SOURCE EXTRACT >>
# # # #
Pastor David Dewberry’s sermon was “Who is the Lord?” – he read aloud Exodus 5:7 which, if you’ll remember, was the story of Pharoah and Moses trying to free the Israelites and then them having to make bricks without straw. “Let my people go” said the Lord, and Pharoah asked “Who is the Lord, that I should obey his voice and let Israel go? Pastor Dewberry explained that Pharoah didn’t know the Lord, and if he knew him he wouldn’t have had to ask what his purpose or reasons were. Same with all of us – if we know the Lord, we don’t have to question him because the answers are obvious.
Goy, oh, goy.
Growing up I thought Jews were only in the Holocaust and history books – I never knew they existed in real life because I never saw one. I had no idea what they looked like, and didn’t know anyone who knew any either. I didn’t meet my first Jew until I went to college, and it was weird to find out that they were normal people, except they all drove Saab Turbo 900s with automatic transmissions. Kidding! I couldn’t and can't understand why they inspired so much hatred and how Hitler and his minions could’ve murdered millions and millions of them. I still can’t fathom the bottom of that crime against humanity.
By now I have a lot Jewish friends and have been to many bar and bat mitzvahs, weddings, brit milahs, and funerals over the years. I even went to an Orthodox Jewish wedding once in Queens of all places, where the men and women sat and danced separately. The bride and groom went into a yichud right after the ceremony (my friend says it's called the ficken-zimmer or something like that in Hebrew – use your imagination) and came into the reception holding up a bloody sheet to show that the marriage had been consummated. No lie.
As part of my Year of Sundays challenge, I wanted to attend the service at Touro Synagogue this past Saturday morning, since the Jews don’t celebrate on Sunday. I went at 8:30, which was the time posted on the website, and when I got there the outer gate was locked. I saw a sign posted outside that said the service was at 8:45. I thought it was odd that the gate was locked, since the service would be starting in fifteen minutes. But as I was leaving a man in a bowtie came up to the gate and unlocked it. He said I could come back at 8:45 when it would be open. I said I would.
I went back at 8:45 and entered the synagogue. It’s a minor neo-Palladian masterpiece designed by self-taught architect Peter Harrison, a British-American merchant and sea captain, and built in 1763. The small but growing Jewish community of Newport had been arriving since the mid-1600s, especially from Barbados, where a settlement had existed since the 1620s, comprised mostly of Spanish and Portuguese migrants.
# # # #
MATERIAL SHOWN >>
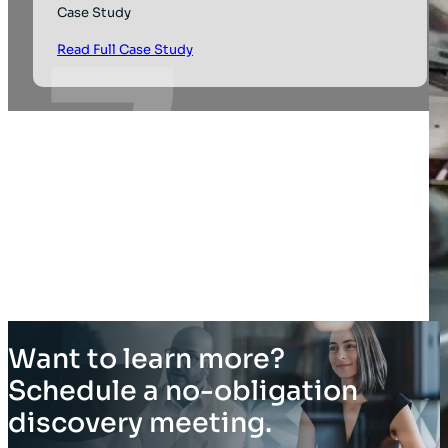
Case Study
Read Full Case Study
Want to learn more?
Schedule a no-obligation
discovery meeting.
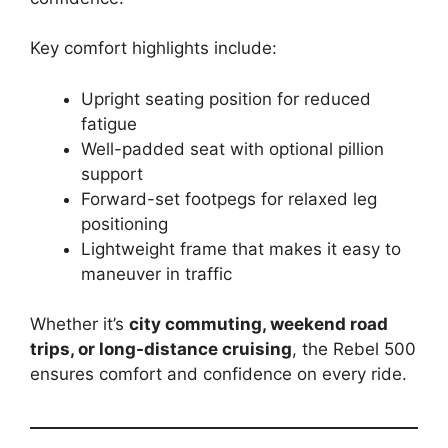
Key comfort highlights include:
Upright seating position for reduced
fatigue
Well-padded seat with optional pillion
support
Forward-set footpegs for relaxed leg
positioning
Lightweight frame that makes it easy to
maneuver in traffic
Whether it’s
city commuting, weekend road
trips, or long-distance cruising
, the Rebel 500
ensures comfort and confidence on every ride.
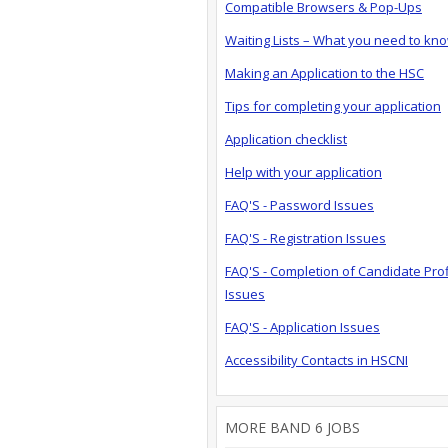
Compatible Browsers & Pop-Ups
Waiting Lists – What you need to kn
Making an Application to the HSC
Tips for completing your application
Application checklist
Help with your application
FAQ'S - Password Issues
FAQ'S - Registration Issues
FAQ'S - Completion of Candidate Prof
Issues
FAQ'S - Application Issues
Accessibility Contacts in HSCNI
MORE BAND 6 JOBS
# # # #
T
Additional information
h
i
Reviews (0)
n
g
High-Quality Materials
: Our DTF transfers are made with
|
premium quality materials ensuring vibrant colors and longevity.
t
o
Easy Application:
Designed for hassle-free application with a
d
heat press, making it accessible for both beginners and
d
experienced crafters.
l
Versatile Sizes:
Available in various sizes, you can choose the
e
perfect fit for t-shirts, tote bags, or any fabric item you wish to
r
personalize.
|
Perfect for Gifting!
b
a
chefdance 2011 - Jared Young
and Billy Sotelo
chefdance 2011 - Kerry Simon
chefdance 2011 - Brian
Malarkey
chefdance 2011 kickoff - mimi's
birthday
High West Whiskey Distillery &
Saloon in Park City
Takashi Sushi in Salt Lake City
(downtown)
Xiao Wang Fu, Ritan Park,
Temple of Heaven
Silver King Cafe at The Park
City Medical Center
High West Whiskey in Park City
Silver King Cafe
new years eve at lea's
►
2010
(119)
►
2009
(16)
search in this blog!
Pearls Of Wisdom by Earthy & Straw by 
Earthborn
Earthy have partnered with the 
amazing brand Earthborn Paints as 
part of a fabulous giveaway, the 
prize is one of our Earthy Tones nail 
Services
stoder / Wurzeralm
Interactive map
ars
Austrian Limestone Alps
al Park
# # # #
YOUR OBJECTIVE >>
Answer these from the Touro Synagogue post:
(a) Which passage did Pastor David Dewberry read aloud?
(b) What time did the sign outside Touro Synagogue give for the service?
(c) In what year was the synagogue built?

TASK RESPONSE >>
(a) Exodus 5:7
(b) 8:45
(c) 1763